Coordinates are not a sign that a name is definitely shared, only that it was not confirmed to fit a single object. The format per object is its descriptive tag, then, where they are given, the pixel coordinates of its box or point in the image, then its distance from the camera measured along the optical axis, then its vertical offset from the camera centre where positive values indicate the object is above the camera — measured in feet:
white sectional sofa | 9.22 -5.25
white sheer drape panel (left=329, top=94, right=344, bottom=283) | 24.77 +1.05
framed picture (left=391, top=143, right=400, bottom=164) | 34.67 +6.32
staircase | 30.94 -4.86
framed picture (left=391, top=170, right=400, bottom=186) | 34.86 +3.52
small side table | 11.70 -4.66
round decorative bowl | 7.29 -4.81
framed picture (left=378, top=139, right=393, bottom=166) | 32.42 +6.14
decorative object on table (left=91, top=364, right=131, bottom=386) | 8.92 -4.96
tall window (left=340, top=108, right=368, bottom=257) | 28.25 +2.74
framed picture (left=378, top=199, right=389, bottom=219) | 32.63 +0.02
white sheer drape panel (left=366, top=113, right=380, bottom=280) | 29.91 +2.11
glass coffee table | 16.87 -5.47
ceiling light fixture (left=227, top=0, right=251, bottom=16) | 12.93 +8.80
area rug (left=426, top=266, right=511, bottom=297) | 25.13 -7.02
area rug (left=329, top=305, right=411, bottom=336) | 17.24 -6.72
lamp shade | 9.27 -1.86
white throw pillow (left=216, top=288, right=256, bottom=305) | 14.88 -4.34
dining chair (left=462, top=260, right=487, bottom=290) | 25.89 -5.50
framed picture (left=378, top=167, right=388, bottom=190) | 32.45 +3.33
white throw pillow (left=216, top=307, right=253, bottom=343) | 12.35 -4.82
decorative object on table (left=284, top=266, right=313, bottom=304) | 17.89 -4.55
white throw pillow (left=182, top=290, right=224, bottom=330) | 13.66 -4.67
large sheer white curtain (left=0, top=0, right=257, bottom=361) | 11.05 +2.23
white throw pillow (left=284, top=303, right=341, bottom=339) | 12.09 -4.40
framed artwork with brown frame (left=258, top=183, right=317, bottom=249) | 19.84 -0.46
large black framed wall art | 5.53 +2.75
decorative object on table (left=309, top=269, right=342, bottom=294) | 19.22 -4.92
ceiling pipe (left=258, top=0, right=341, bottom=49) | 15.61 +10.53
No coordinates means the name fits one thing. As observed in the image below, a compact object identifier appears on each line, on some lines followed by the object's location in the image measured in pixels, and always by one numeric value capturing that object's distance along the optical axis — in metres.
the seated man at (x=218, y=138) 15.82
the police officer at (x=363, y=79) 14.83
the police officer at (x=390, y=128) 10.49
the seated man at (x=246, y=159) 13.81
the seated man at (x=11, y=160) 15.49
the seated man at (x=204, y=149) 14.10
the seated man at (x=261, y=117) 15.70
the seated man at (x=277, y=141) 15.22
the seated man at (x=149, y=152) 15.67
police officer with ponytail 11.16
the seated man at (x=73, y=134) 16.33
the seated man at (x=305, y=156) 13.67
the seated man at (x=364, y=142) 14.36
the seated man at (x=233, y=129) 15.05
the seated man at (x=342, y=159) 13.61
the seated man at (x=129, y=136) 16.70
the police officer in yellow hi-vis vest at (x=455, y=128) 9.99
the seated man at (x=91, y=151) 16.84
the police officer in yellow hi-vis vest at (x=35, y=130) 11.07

▸ WHAT THE TASK ASKS:
The data are to be transcribed in full, exactly as given.

▸ ANSWER SECTION:
Coordinates are not a sign that a name is definitely shared, only that it was not confirmed to fit a single object. The format per object is its descriptive tag, then, where they are given, the pixel coordinates of its box or point in the image, then its distance from the camera measured along the optical axis, then its vertical offset from the camera centre where positive values indicate the object is above the camera — measured in feet:
white sectional sofa | 9.22 -5.25
white sheer drape panel (left=329, top=94, right=344, bottom=283) | 24.77 +1.05
framed picture (left=391, top=143, right=400, bottom=164) | 34.67 +6.32
staircase | 30.94 -4.86
framed picture (left=391, top=170, right=400, bottom=186) | 34.86 +3.52
small side table | 11.70 -4.66
round decorative bowl | 7.29 -4.81
framed picture (left=378, top=139, right=393, bottom=166) | 32.42 +6.14
decorative object on table (left=91, top=364, right=131, bottom=386) | 8.92 -4.96
tall window (left=340, top=108, right=368, bottom=257) | 28.25 +2.74
framed picture (left=378, top=199, right=389, bottom=219) | 32.63 +0.02
white sheer drape panel (left=366, top=113, right=380, bottom=280) | 29.91 +2.11
glass coffee table | 16.87 -5.47
ceiling light fixture (left=227, top=0, right=251, bottom=16) | 12.93 +8.80
area rug (left=426, top=266, right=511, bottom=297) | 25.13 -7.02
area rug (left=329, top=305, right=411, bottom=336) | 17.24 -6.72
lamp shade | 9.27 -1.86
white throw pillow (left=216, top=288, right=256, bottom=305) | 14.88 -4.34
dining chair (left=462, top=260, right=487, bottom=290) | 25.89 -5.50
framed picture (left=378, top=167, right=388, bottom=190) | 32.45 +3.33
white throw pillow (left=216, top=307, right=253, bottom=343) | 12.35 -4.82
decorative object on table (left=284, top=266, right=313, bottom=304) | 17.89 -4.55
white throw pillow (left=182, top=290, right=224, bottom=330) | 13.66 -4.67
large sheer white curtain (left=0, top=0, right=257, bottom=361) | 11.05 +2.23
white throw pillow (left=284, top=303, right=341, bottom=339) | 12.09 -4.40
framed artwork with brown frame (left=258, top=183, right=317, bottom=249) | 19.84 -0.46
large black framed wall art | 5.53 +2.75
decorative object on table (left=309, top=269, right=342, bottom=294) | 19.22 -4.92
ceiling pipe (left=258, top=0, right=341, bottom=49) | 15.61 +10.53
No coordinates means the name fits one thing. As observed in the image below, a compact object identifier appears on each line, on some lines followed by the object's location in the image measured in pixels, and always by one numeric value capturing that object's distance along the optical axis — in metres.
the seated man at (x=218, y=138) 15.82
the police officer at (x=363, y=79) 14.83
the police officer at (x=390, y=128) 10.49
the seated man at (x=246, y=159) 13.81
the seated man at (x=11, y=160) 15.49
the seated man at (x=204, y=149) 14.10
the seated man at (x=261, y=117) 15.70
the seated man at (x=277, y=141) 15.22
the seated man at (x=149, y=152) 15.67
police officer with ponytail 11.16
the seated man at (x=73, y=134) 16.33
the seated man at (x=305, y=156) 13.67
the seated man at (x=364, y=142) 14.36
the seated man at (x=233, y=129) 15.05
the seated man at (x=342, y=159) 13.61
the seated man at (x=129, y=136) 16.70
the police officer in yellow hi-vis vest at (x=455, y=128) 9.99
the seated man at (x=91, y=151) 16.84
the police officer in yellow hi-vis vest at (x=35, y=130) 11.07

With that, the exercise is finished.